Enunciado 1: De acordo com o excerto, que estilo tem a informação sobre o local de enterro de Platão?

========

Faz uma distinção. A informação sobre o local de enterro de Platão “tem um estilo fiável. Não quer dizer que o seja”. Já a cena com a flautista, podendo ter acontecido, “também é o género de coisas que alguém imaginativo podia ter dito”. Há que levar em conta não só o autor que transmite as fontes, mas também o estilo de informação, que sugere se se trata de algo eventualmente lendário ou pode ter um fundo histórico. “Pelo que ouvi das notícias, essa réplica à escrava se calhar é lendária, e a outra parte provavelmente fiável”, diz.

========

Enunciado 2: Nas entradas, reescreve as linhas compreendidas entre a que contém "Is leather jacket at right thinner" e a que contém "Locate an element", ambas incluídas, e substitui "dark gray wool coat" por "charcoal wool coat" em todas as ocorrências, sem alterar mais nada. Não incluas as imagens.

========

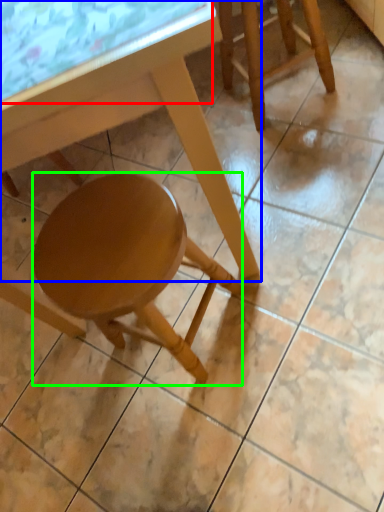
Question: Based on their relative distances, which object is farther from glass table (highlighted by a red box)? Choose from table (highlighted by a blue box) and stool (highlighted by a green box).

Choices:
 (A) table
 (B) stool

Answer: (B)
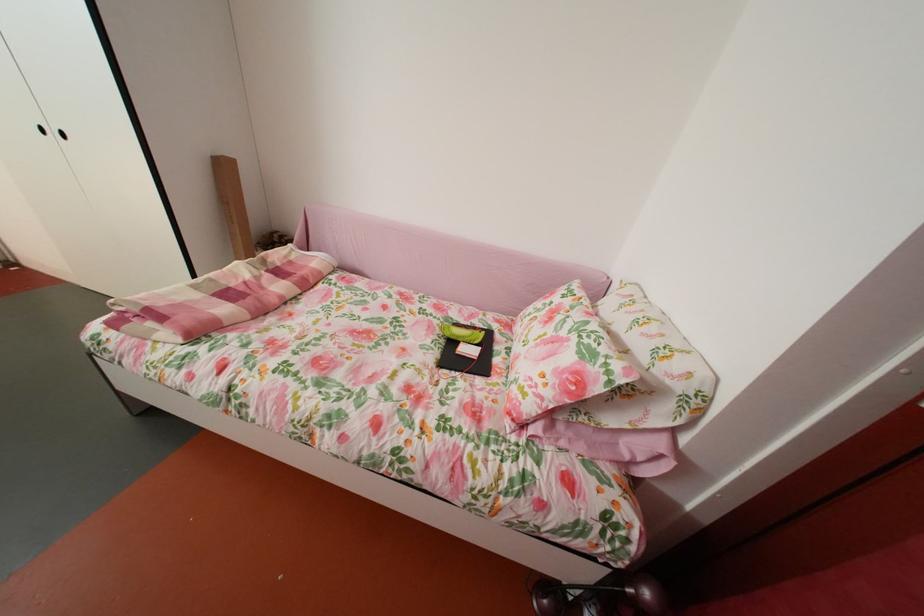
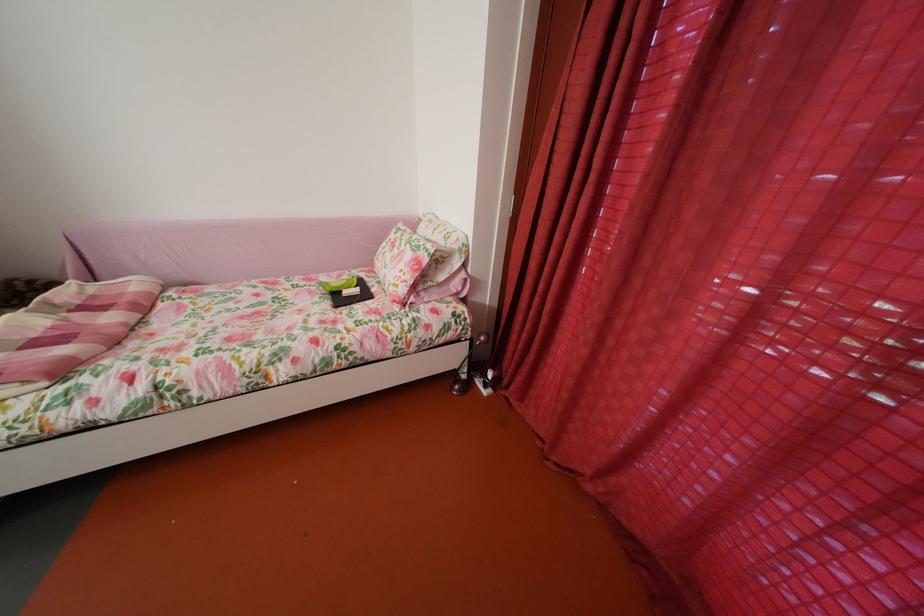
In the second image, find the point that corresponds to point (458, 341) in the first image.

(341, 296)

========

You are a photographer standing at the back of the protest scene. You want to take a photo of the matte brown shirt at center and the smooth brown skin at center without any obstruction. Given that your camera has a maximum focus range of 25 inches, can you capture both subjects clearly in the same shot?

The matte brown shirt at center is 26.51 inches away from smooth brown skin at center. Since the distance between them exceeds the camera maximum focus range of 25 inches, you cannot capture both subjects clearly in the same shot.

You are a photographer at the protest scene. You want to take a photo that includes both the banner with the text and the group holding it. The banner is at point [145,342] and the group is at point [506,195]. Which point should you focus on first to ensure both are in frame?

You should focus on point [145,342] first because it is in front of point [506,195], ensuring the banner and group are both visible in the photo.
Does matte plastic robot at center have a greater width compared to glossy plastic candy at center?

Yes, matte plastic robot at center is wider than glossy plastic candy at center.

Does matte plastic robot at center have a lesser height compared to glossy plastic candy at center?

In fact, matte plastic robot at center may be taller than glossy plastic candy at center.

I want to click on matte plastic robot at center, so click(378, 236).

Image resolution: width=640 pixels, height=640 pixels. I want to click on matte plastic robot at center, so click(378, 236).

========

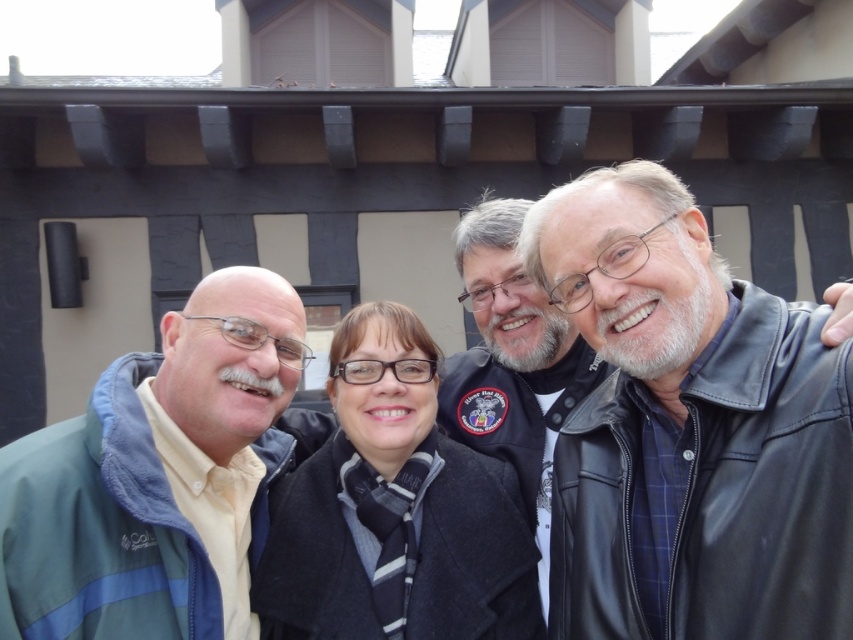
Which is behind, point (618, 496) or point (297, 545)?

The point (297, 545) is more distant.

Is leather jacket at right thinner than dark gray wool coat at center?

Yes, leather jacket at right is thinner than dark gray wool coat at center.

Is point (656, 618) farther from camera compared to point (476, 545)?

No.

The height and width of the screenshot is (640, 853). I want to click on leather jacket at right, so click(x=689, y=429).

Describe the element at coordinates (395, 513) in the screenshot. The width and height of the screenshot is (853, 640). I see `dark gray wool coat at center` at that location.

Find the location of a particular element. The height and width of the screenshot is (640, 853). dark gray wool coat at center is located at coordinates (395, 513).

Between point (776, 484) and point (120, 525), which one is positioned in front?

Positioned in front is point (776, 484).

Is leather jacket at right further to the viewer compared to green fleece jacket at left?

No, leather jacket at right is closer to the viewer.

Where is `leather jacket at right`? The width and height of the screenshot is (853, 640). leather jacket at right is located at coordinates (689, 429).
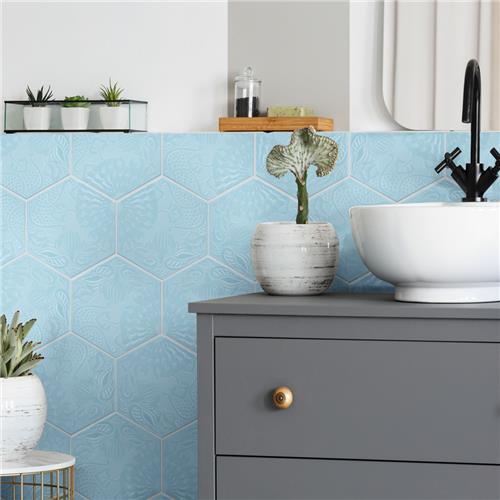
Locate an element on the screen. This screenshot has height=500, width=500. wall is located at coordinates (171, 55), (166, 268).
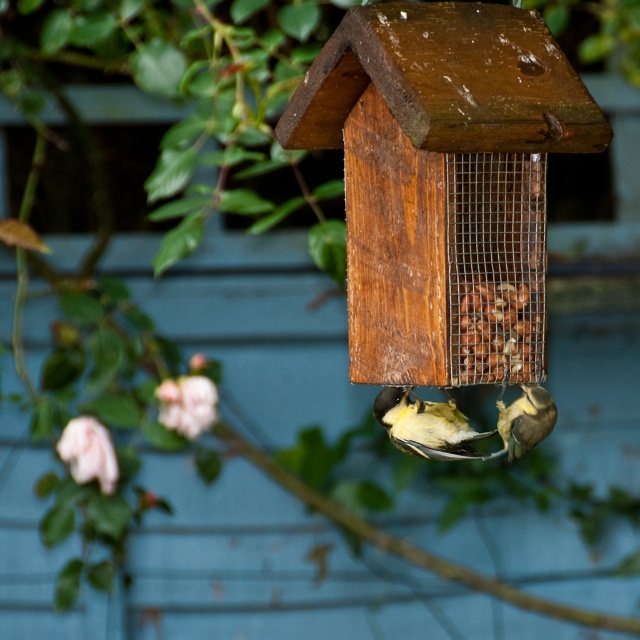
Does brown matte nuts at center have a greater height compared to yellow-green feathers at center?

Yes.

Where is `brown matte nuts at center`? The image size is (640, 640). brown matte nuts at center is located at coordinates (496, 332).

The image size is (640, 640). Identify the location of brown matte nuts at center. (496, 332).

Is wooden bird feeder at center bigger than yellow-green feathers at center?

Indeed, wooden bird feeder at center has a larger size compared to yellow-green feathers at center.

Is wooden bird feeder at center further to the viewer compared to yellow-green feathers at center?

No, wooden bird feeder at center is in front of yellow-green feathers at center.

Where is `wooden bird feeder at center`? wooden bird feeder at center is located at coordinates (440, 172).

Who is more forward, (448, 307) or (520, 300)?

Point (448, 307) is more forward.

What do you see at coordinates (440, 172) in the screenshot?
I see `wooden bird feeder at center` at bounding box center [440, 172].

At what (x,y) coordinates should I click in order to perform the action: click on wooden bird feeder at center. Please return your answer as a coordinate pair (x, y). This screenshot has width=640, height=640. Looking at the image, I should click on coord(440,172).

========

Resposta 1: Tem um estilo fiável.

Resposta 2:
Is leather jacket at right thinner than charcoal wool coat at center?

Yes, leather jacket at right is thinner than charcoal wool coat at center.

Is point (656, 618) farther from camera compared to point (476, 545)?

No.

The height and width of the screenshot is (640, 853). I want to click on leather jacket at right, so click(x=689, y=429).

Describe the element at coordinates (395, 513) in the screenshot. The width and height of the screenshot is (853, 640). I see `charcoal wool coat at center` at that location.

Find the location of a particular element. The height and width of the screenshot is (640, 853). charcoal wool coat at center is located at coordinates (395, 513).

Between point (776, 484) and point (120, 525), which one is positioned in front?

Positioned in front is point (776, 484).

Is leather jacket at right further to the viewer compared to green fleece jacket at left?

No, leather jacket at right is closer to the viewer.

Where is `leather jacket at right`? The width and height of the screenshot is (853, 640). leather jacket at right is located at coordinates (689, 429).
Locate an element on the screen. This screenshot has height=500, width=500. wall is located at coordinates (171, 55), (166, 268).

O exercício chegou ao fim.